NRIs can invest in Indian mutual funds, which offer diversified portfolios and professional fund management. These funds provide opportunities for capital appreciation and income generation. A foreign investment law in India forbids NRIs from the United States of America (USA) and Canada to invest in all mutual fund schemes in India.


4. Real Estate


Investing in Indian real estate can be another option for NRIs. They can purchase residential or commercial properties and benefit from potential price appreciation and rental income. The laws for investment by NRIs in India are governed by the Foreign Exchange Management Act (FEMA) and the Reserve Bank of India (RBI) regulations, and prohibit ownership of plantation homes, farmhouses, and agricultural property by NRIs. However, they can inherit such properties from Indian residents.


5. Government Securities


NRIs can also invest in government securities, such as National Savings Certificates (NSCs), Treasury Bills (T-Bills), and Government Bonds. These investments provide fixed returns and are considered safe. NRIs can invest in government securities through a separate route i.e. the 'Fully Accessible Route' introduced by the RBI. NRI investors can invest in specified government securities without being subject to any investment ceilings, through this route.


6. Equity Market


NRIs can participate in the Indian stock market by investing in stocks and equity-related instruments. They can do this through the Portfolio Investment Scheme (PIS) with a designated bank. Additionally, NRIs are barred from investing in instruments such as currency derivatives segment of exchange and commodities.

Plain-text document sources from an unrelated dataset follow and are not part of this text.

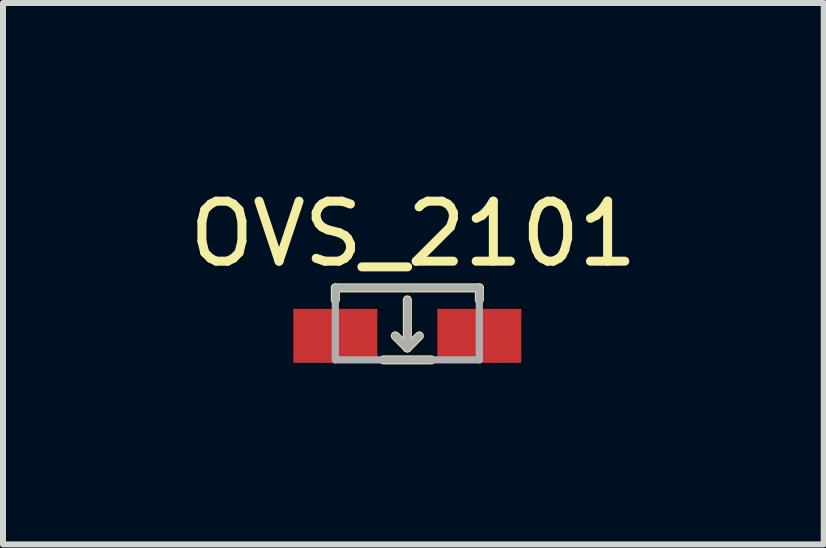
<source format=kicad_pcb>
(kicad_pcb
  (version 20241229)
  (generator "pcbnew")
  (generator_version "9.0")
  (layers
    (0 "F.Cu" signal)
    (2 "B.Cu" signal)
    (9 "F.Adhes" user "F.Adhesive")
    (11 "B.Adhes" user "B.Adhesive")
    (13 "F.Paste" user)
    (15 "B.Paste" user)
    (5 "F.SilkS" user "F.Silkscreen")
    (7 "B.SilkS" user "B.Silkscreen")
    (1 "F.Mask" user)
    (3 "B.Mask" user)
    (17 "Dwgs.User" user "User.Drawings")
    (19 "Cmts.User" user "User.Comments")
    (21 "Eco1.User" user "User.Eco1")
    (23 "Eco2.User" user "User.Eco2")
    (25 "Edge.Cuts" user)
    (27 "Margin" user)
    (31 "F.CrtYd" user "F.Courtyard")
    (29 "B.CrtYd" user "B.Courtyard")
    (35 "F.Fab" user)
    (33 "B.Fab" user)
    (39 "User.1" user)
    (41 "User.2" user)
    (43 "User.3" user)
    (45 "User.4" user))
  (footprint "OVS_2101"
    (layer "F.Cu")
    (at 3.739 2.548)
    (property "Reference" "OVS_2101" (at 0.1 -1.7 0) (layer "F.SilkS") (effects (font (size 1 1) (thickness 0.15))))
    (attr through_hole)
    (fp_line (start -1.2 -0.8) (end -1.2 -0.6) (stroke (width 0.15) (type solid)) (layer "F.SilkS"))
    (fp_line (start -1.2 -0.8) (end 1.2 -0.8) (stroke (width 0.15) (type solid)) (layer "F.SilkS"))
    (fp_line (start -0.4 0.4) (end 0.4 0.4) (stroke (width 0.15) (type solid)) (layer "F.SilkS"))
    (fp_line (start 0 -0.6) (end 0 0.2) (stroke (width 0.15) (type solid)) (layer "F.SilkS"))
    (fp_line (start 0 0.2) (end -0.2 0) (stroke (width 0.15) (type solid)) (layer "F.SilkS"))
    (fp_line (start 0 0.2) (end 0.2 0) (stroke (width 0.15) (type solid)) (layer "F.SilkS"))
    (fp_line (start 1.2 -0.8) (end 1.2 -0.6) (stroke (width 0.15) (type solid)) (layer "F.SilkS"))
    (fp_line (start -1.2 -0.8) (end -1.2 0.4) (stroke (width 0.12) (type solid)) (layer "F.Fab"))
    (fp_line (start -1.2 0.4) (end 1.2 0.4) (stroke (width 0.12) (type solid)) (layer "F.Fab"))
    (fp_line (start 0 -0.6) (end 0 0.2) (stroke (width 0.12) (type solid)) (layer "F.Fab"))
    (fp_line (start 0 0.2) (end -0.2 0) (stroke (width 0.12) (type solid)) (layer "F.Fab"))
    (fp_line (start 0 0.2) (end 0.2 0) (stroke (width 0.12) (type solid)) (layer "F.Fab"))
    (fp_line (start 1.2 -0.8) (end -1.2 -0.8) (stroke (width 0.12) (type solid)) (layer "F.Fab"))
    (fp_line (start 1.2 0.4) (end 1.2 -0.8) (stroke (width 0.12) (type solid)) (layer "F.Fab"))
    (pad "1" smd rect (at -1.2 0) (size 1.4 0.9) (layers "F.Cu" "F.Mask" "F.Paste"))
    (pad "2" smd rect (at 1.2 0) (size 1.4 0.9) (layers "F.Cu" "F.Mask" "F.Paste")))
  (gr_rect
    (start -3 -3)
    (end 10.679 6.023)
    (stroke (width 0.1) (type default))
    (fill no)
    (layer "Edge.Cuts")))
</source>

Apart from these, NRIs cannot participate in intraday trading in equity, ‘buy today, sell tomorrow’ (BTST) trading, ‘Sell today, Buy tomorrow’ (STBT) trading or short selling in the Indian stock markets, unlike resident Indians. They are only allowed to take the delivery of shares.

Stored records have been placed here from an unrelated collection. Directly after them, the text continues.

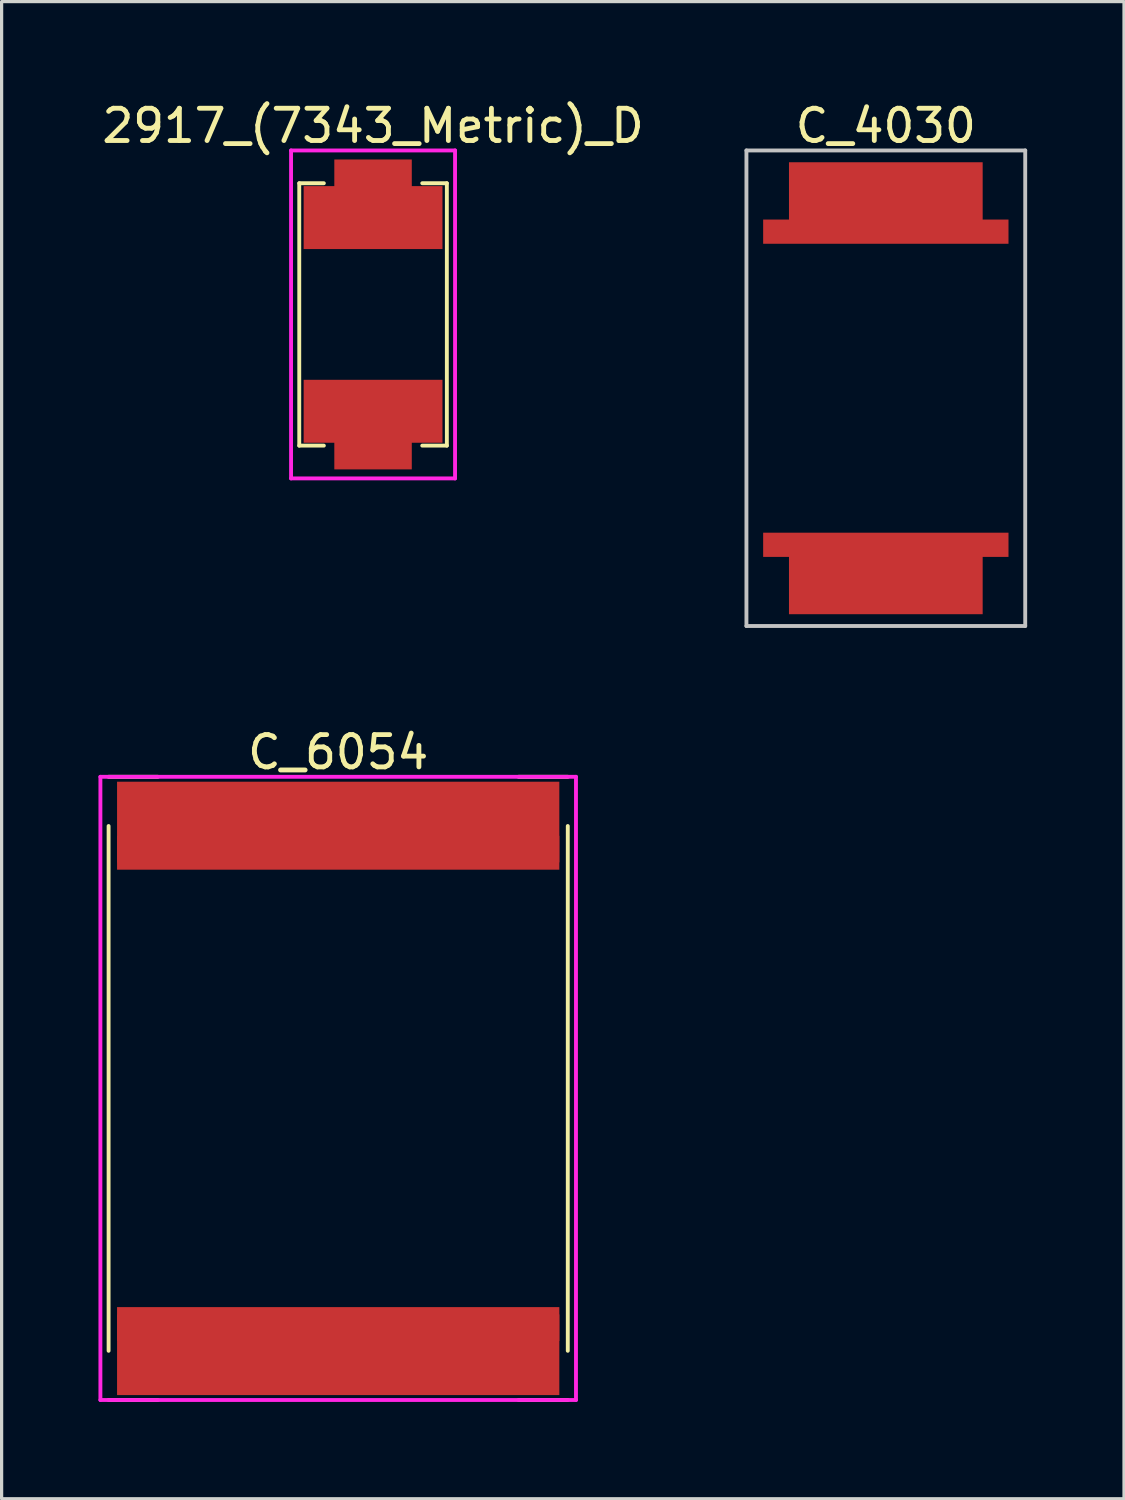
<source format=kicad_pcb>
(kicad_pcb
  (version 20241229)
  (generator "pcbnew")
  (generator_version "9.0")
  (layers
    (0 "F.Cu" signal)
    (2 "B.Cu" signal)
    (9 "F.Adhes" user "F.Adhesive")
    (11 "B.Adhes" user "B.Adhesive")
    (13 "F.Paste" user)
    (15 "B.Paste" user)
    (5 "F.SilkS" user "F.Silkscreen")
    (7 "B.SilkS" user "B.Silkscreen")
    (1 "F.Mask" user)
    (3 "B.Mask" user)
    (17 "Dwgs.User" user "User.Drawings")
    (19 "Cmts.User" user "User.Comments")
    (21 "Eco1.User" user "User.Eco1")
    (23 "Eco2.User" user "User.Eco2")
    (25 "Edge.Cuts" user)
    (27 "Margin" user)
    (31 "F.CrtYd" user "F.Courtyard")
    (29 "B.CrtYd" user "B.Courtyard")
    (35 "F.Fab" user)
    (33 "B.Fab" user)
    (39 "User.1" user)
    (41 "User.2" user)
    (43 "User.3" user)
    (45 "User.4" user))
  (footprint "2917_(7343_Metric)_D"
    (layer "F.Cu")
    (at 8.506 6.69)
    (property "Reference" "2917_(7343_Metric)_D" (at 0 -5.842 0) (layer "F.SilkS") (effects (font (size 1 1) (thickness 0.15))))
    (attr through_hole)
    (fp_line (start -2.286 -4.064) (end -1.524 -4.064) (stroke (width 0.12) (type solid)) (layer "F.SilkS"))
    (fp_line (start -2.286 4.064) (end -2.286 -4.064) (stroke (width 0.12) (type solid)) (layer "F.SilkS"))
    (fp_line (start -1.524 4.064) (end -2.286 4.064) (stroke (width 0.12) (type solid)) (layer "F.SilkS"))
    (fp_line (start 1.524 -4.064) (end 2.286 -4.064) (stroke (width 0.12) (type solid)) (layer "F.SilkS"))
    (fp_line (start 2.286 -4.064) (end 2.286 4.064) (stroke (width 0.12) (type solid)) (layer "F.SilkS"))
    (fp_line (start 2.286 4.064) (end 1.524 4.064) (stroke (width 0.12) (type solid)) (layer "F.SilkS"))
    (fp_line (start -2.54 -5.08) (end 2.54 -5.08) (stroke (width 0.12) (type solid)) (layer "F.CrtYd"))
    (fp_line (start -2.54 5.08) (end -2.54 -5.08) (stroke (width 0.12) (type solid)) (layer "F.CrtYd"))
    (fp_line (start 2.54 -5.08) (end 2.54 5.08) (stroke (width 0.12) (type solid)) (layer "F.CrtYd"))
    (fp_line (start 2.54 5.08) (end -2.54 5.08) (stroke (width 0.12) (type solid)) (layer "F.CrtYd"))
    (pad "1" smd rect (at 0 3) (size 4.3 1.95) (layers "F.Cu" "F.Mask" "F.Paste"))
    (pad "1" smd rect (at 0 3.5) (size 2.4 2.6) (layers "F.Cu" "F.Mask" "F.Paste"))
    (pad "2" smd rect (at 0 -3.5) (size 2.4 2.6) (layers "F.Cu" "F.Mask" "F.Paste"))
    (pad "2" smd rect (at 0 -3) (size 4.3 1.95) (layers "F.Cu" "F.Mask" "F.Paste")))
  (footprint "C_4030"
    (layer "F.Cu")
    (at 24.39 8.976)
    (property "Reference" "C_4030" (at 0 -8.128 0) (layer "F.SilkS") (effects (font (size 1 1) (thickness 0.15))))
    (attr through_hole)
    (fp_line (start -4.064 -5.588) (end -4.064 5.334) (stroke (width 0.12) (type solid)) (layer "B.Paste"))
    (fp_line (start -4.064 5.334) (end -4.064 5.588) (stroke (width 0.12) (type solid)) (layer "B.Paste"))
    (fp_line (start -4.064 5.588) (end -3.302 5.588) (stroke (width 0.12) (type solid)) (layer "B.Paste"))
    (fp_line (start -3.302 -5.588) (end -4.064 -5.588) (stroke (width 0.12) (type solid)) (layer "B.Paste"))
    (fp_line (start 3.302 5.588) (end 4.064 5.588) (stroke (width 0.12) (type solid)) (layer "B.Paste"))
    (fp_line (start 4.064 -5.588) (end 3.302 -5.588) (stroke (width 0.12) (type solid)) (layer "B.Paste"))
    (fp_line (start 4.064 5.588) (end 4.064 -5.588) (stroke (width 0.12) (type solid)) (layer "B.Paste"))
    (fp_line (start -4.318 -7.366) (end 4.318 -7.366) (stroke (width 0.12) (type solid)) (layer "Dwgs.User"))
    (fp_line (start -4.318 7.366) (end -4.318 -7.366) (stroke (width 0.12) (type solid)) (layer "Dwgs.User"))
    (fp_line (start 4.318 -7.366) (end 4.318 7.366) (stroke (width 0.12) (type solid)) (layer "Dwgs.User"))
    (fp_line (start 4.318 7.366) (end -4.318 7.366) (stroke (width 0.12) (type solid)) (layer "Dwgs.User"))
    (pad "1" smd rect (at 0 4.85) (size 7.6 0.75) (layers "F.Cu" "F.Mask" "F.Paste"))
    (pad "1" smd rect (at 0 5.75) (size 6 2.5) (layers "F.Cu" "F.Mask" "F.Paste"))
    (pad "2" smd rect (at 0 -5.75) (size 6 2.5) (layers "F.Cu" "F.Mask" "F.Paste"))
    (pad "2" smd rect (at 0 -4.85) (size 7.6 0.75) (layers "F.Cu" "F.Mask" "F.Paste")))
  (footprint "C_6054"
    (layer "F.Cu")
    (at 7.426 30.665)
    (property "Reference" "C_6054" (at 0 -10.414 0) (layer "F.SilkS") (effects (font (size 1 1) (thickness 0.15))))
    (attr through_hole)
    (fp_line (start -7.112 -9.652) (end -5.588 -9.652) (stroke (width 0.12) (type solid)) (layer "F.SilkS"))
    (fp_line (start -7.112 -8.128) (end -7.112 8.128) (stroke (width 0.12) (type solid)) (layer "F.SilkS"))
    (fp_line (start -7.112 9.652) (end -5.588 9.652) (stroke (width 0.12) (type solid)) (layer "F.SilkS"))
    (fp_line (start 5.588 -9.652) (end 7.112 -9.652) (stroke (width 0.12) (type solid)) (layer "F.SilkS"))
    (fp_line (start 7.112 -8.128) (end 7.112 8.128) (stroke (width 0.12) (type solid)) (layer "F.SilkS"))
    (fp_line (start 7.112 9.652) (end 5.588 9.652) (stroke (width 0.12) (type solid)) (layer "F.SilkS"))
    (fp_line (start -7.366 -9.652) (end -7.366 9.652) (stroke (width 0.12) (type solid)) (layer "F.CrtYd"))
    (fp_line (start -7.366 9.652) (end 7.366 9.652) (stroke (width 0.12) (type solid)) (layer "F.CrtYd"))
    (fp_line (start 7.366 -9.652) (end -7.366 -9.652) (stroke (width 0.12) (type solid)) (layer "F.CrtYd"))
    (fp_line (start 7.366 9.652) (end 7.366 -9.652) (stroke (width 0.12) (type solid)) (layer "F.CrtYd"))
    (pad "1" smd rect (at 0 7.3) (size 13.7 1.05) (layers "F.Cu" "F.Mask" "F.Paste"))
    (pad "1" smd rect (at 0 8.25) (size 13.7 2.5) (layers "F.Cu" "F.Mask" "F.Paste"))
    (pad "2" smd rect (at 0 -8.25) (size 13.7 2.5) (layers "F.Cu" "F.Mask" "F.Paste"))
    (pad "2" smd rect (at 0 -7.3) (size 13.7 1.05) (layers "F.Cu" "F.Mask" "F.Paste")))
  (gr_rect
    (start -3 -3)
    (end 31.768 43.377)
    (stroke (width 0.1) (type default))
    (fill no)
    (layer "Edge.Cuts")))
</source>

For more information related to restrictions on NRI trading, refer to:


7. Public Provident Fund (PPF)


If NRIs already have a PPF account before becoming an NRI, can continue to contribute to their PPF account until maturity. However, they are not eligible to open a new PPF account.

8.Initial Public Offerings (IPO)


NRIs can participate in initial public offerings (IPOs) of Indian companies. It allows them to invest in newly listed companies and potentially benefit from their growth. NRIs can invest in initial public offering (IPO) in India only through a Non-PIS NRE or NRO savings account.


9. Startups


NRIs can invest in the Indian startup ecosystem, either directly or through venture capital funds. It supports innovation and entrepreneurship in India.


Remember, it's essential for NRIs to comply with the regulations and guidelines set by the Reserve Bank of India (RBI) and other relevant authorities while investing in India. It is recommended to consult with a financial advisor to explore the best investment options based on individual goals and risk appetite.


Final thoughts

NRIs play a pivotal role in India's growth story through their multifaceted contributions. Their financial support in the form of remittances, investments, and foreign exchange bolster the economy. But their impact goes beyond numbers. NRIs bring with them a wealth of knowledge and expertise, fostering innovation and technology transfer. Their cultural exchange enriches our society, nurturing diversity and understanding. From reviving heritage to supporting social causes, NRIs leave an indelible mark on India's progress. Let's celebrate the incredible contributions of NRIs in shaping India's growth narrative.